This 19-year old entrepreneur sold his first house while studying his A levels — and is now a millionaire property tycoon

Rosie Fitzmaurice
Friday 20 October 2017 12:59
Akshay Ruparelia is a 19-year-old property tycoon.
Akshay Ruparelia is a 19-year-old property tycoon.

Akshay Ruparelia from Harrow, North East London is a regular 19-year-old who completed his A levels last year at Queen Elizabeth's boys' grammar school in Barnet.

He's also the millionaire managing director of online estate agent, the "Uber" of the property world which was recently valued at £12 million after doing business for just over a year.

Ruparelia told Business Insider: "The commission estate agents in Britain charge is just unfair." So he came up with an idea to provide good customer service at a fair price to people who are selling their homes.

Instead of the average 2-3% commission most property agents apply to a sale -- which on an average London property equates to about £10,000, according to Ruparelia -- Doorsteps charges just £99.

Ruparelia set the Doorsteps site live just over a year ago, and in a recent funding round it was valued at £12 million. He raised almost £400,000 ($530,000) with around 500 investors via Crowdcubein return for just over 3% of his business.

He sold his first house -- a five-bedroom detached house with a swimming pool -- while he was taking his A levels.


"It was an unexpected customer from East Sussex who had stumbled across our site.

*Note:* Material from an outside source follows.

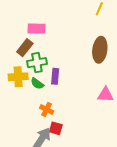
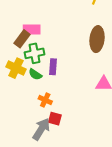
pink rectangle: (37, 29) -> (32, 29), moved
yellow cross: (18, 77) -> (16, 68), turned 30

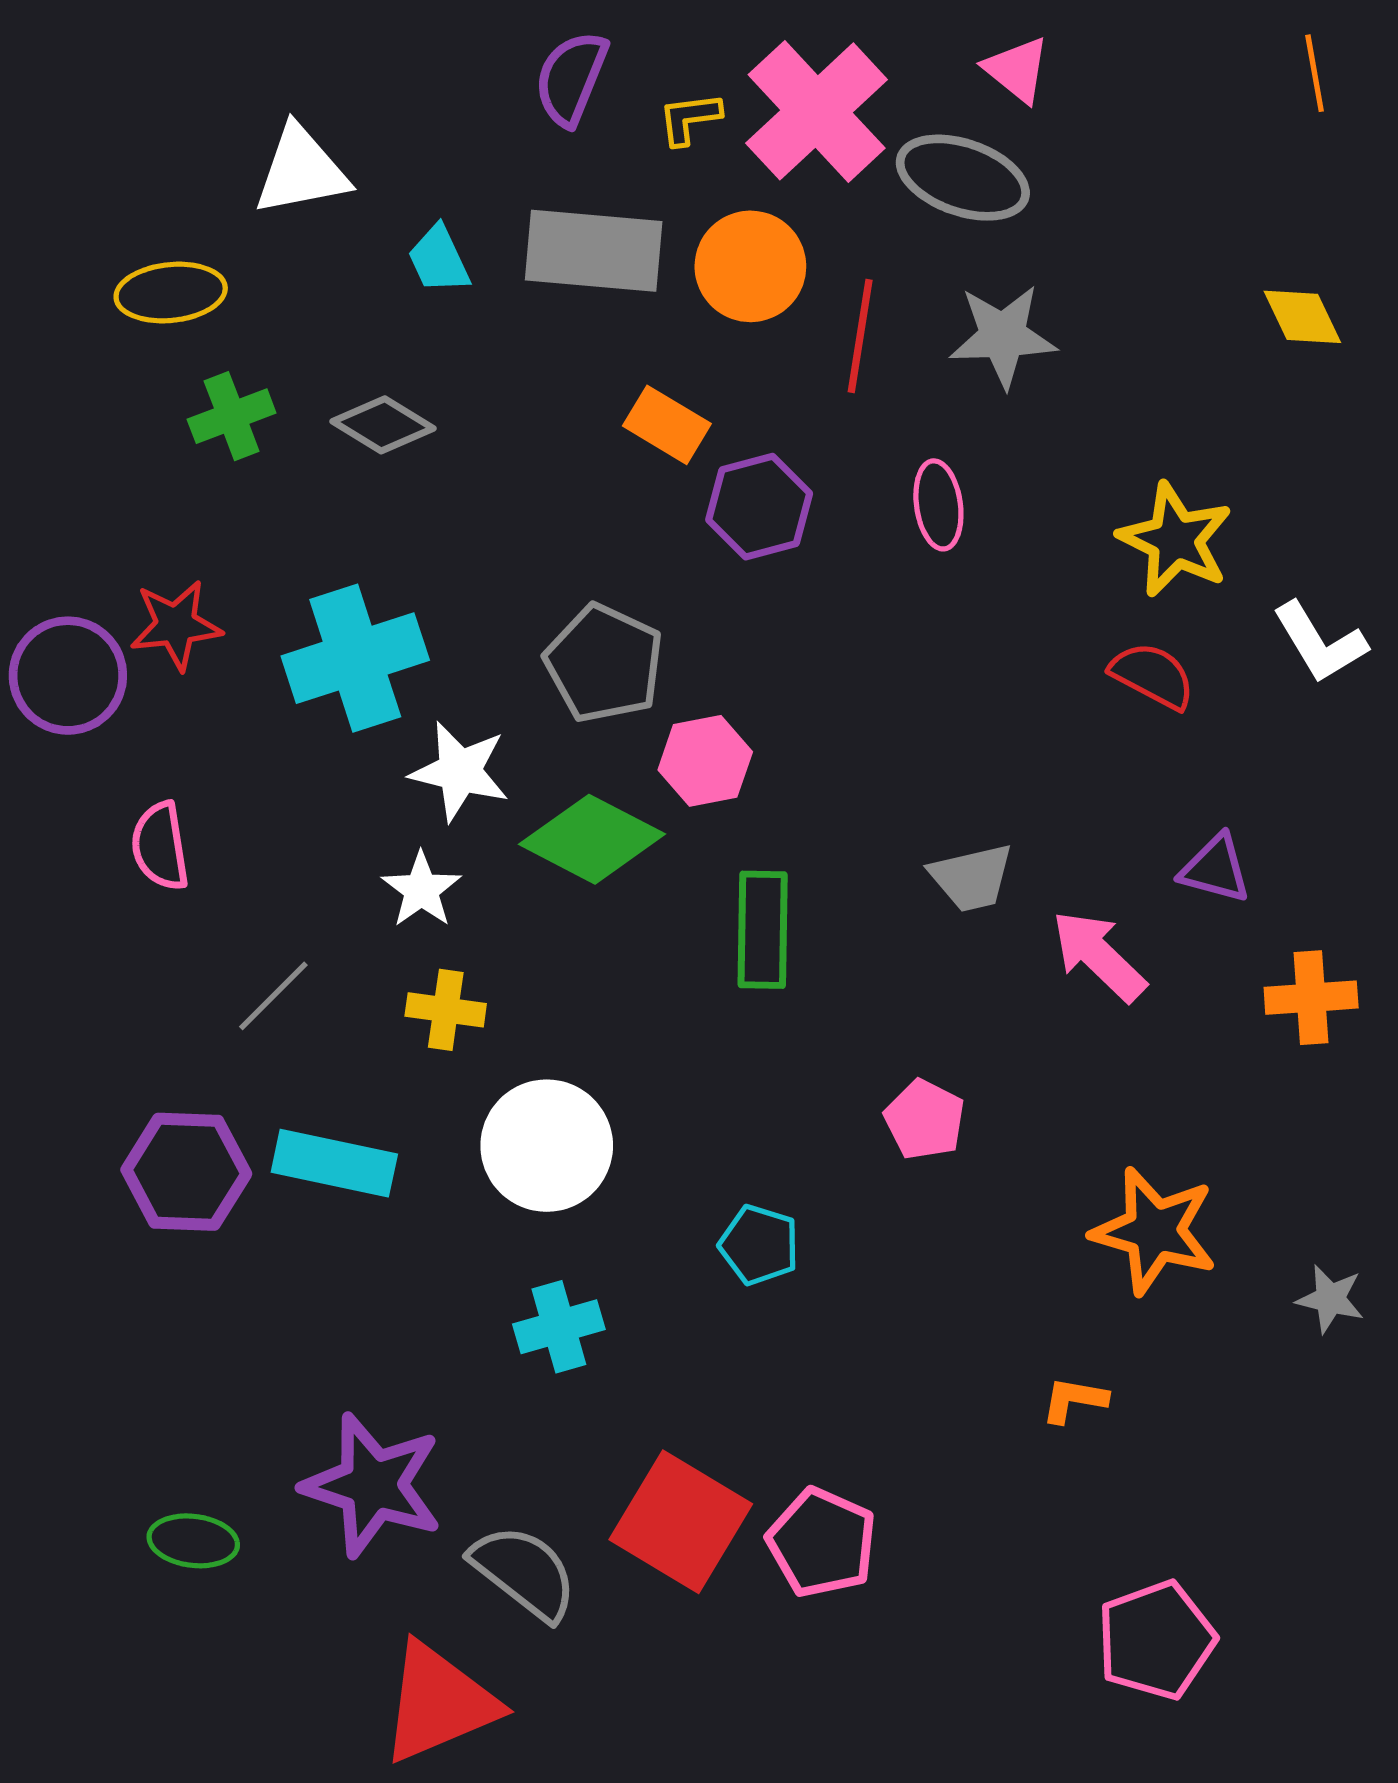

I went and took photos, and sold it for half a million pounds within three weeks, and he paid me £99. It proved our model works."

Ruparelia told Business Insider that as he didn't have a driving license or car at the time he had to ask his sister's boyfriend Prash Thakrar to drive him to the house to take photos, and paid him £40 for his trouble. "I took it straight from the two £99 packages we earned through that seller," he said.

He recalled getting the email saying that his seller had accepted the offer while on break in the playground at school. "He was a great, down-to-earth vendor and took a leap of faith when I explained it," he said. "I saw the email and was overjoyed by the fact I had proved our concept and mission. He spread the word and it started growing slowly from there."

The owner also decided to sell land next to the house through Doorsteps, which resulted in the company selling £650,000 worth of property for him in total.

But instead of going out celebrating, Ruparelia had exams to revise for. He eventually gained an A* in Maths, an A* in Economics, an A in History, A* in Politics, and an A in IFS.

(Carl Fox

So far, the business has taken on 1,500 homes and sold £120 million worth of property, saving customers over £1 million in fees in just over a year, according to Ruparelia, who said he found the inspiration for Doorsteps after reading Ryanair CEO Michael O'Leary's autobiography.

"Michael had a fantastic aim and mission of 'delivering a product at an unbelievable price. Show people it works, and is real.'

"We've taken this and are trying to extend it beyond and become the best customer service agents too. We are already in the running for that, by industry leading reviews sites."

On Trustpilot, Doorsteps already has over 200 reviews and a rating of 9.5.

Ruparelia added that spending much of his life as a young carer to his parents, who are both deaf but who handle two jobs each, has motivated him. "I've always had an entrepreneurial spirit and ambition, whether it was selling sweets at school when I was 12 or 13, or something else," he said.

"Being a young carer along with my sister gave me more responsibility at a younger age, which meant I developed resilience and maturity. It helped with my personal development and I learned to take risks."

Doorsteps' average sale time is 20 days, versus the nation's 57, according to Ruparelia. But he concedes this shorter time scale is partially down to the areas in which he sells most homes.

So far Doorsteps' bread and butter has been clusters of properties outside London, in cities like Liverpool, Manchester, Cardiff, and Edinburgh.

"We've had good coverage in those kinds of cities, selling for example a three-bed terraced house in Liverpool, where property prices are a lot lower and the markets more buoyant. Word of mouth has been really strong for us."

Here's an example of one of Doorsteps' properties:


However, the company also has some homes worth millions of pounds on his books, from £2 million pound flats in Notting Hill to a "humongous house in Torquay, Devon."

The most expensive property he has sold to date was for £1.5 million.

This Old Street penthouse is on sale through Doorsteps for just under £2 million...


...And here's another in West London. If sold, the owner will still pay Doorsteps just £99 in commission.


Ruparelia said he now works between nine and 11 hours in the office a day, and about three from home each day, seven days a week. He pays himself a flat rate of just £1,000 per month and reinvests the rest.

In addition to his Harrow-based office of seven employees, Ruparelia employs around 15-20 "local agents" -- who are also all mums -- on a freelance basis to show around prospective buyers.

Ruparelia said that eventually he hopes to do some travelling and study economics at university.

For now, he's focused on his business in the short-term. Doorsteps currently claims to be the 18th largest estate agent in Britain, and he said he aims to make this number one in the not-so distant-future.

"I'm going to keep a laser-sharp focus so that we can really boost sales growth and continue to deliver our mission of the best customer service at a great price," he said.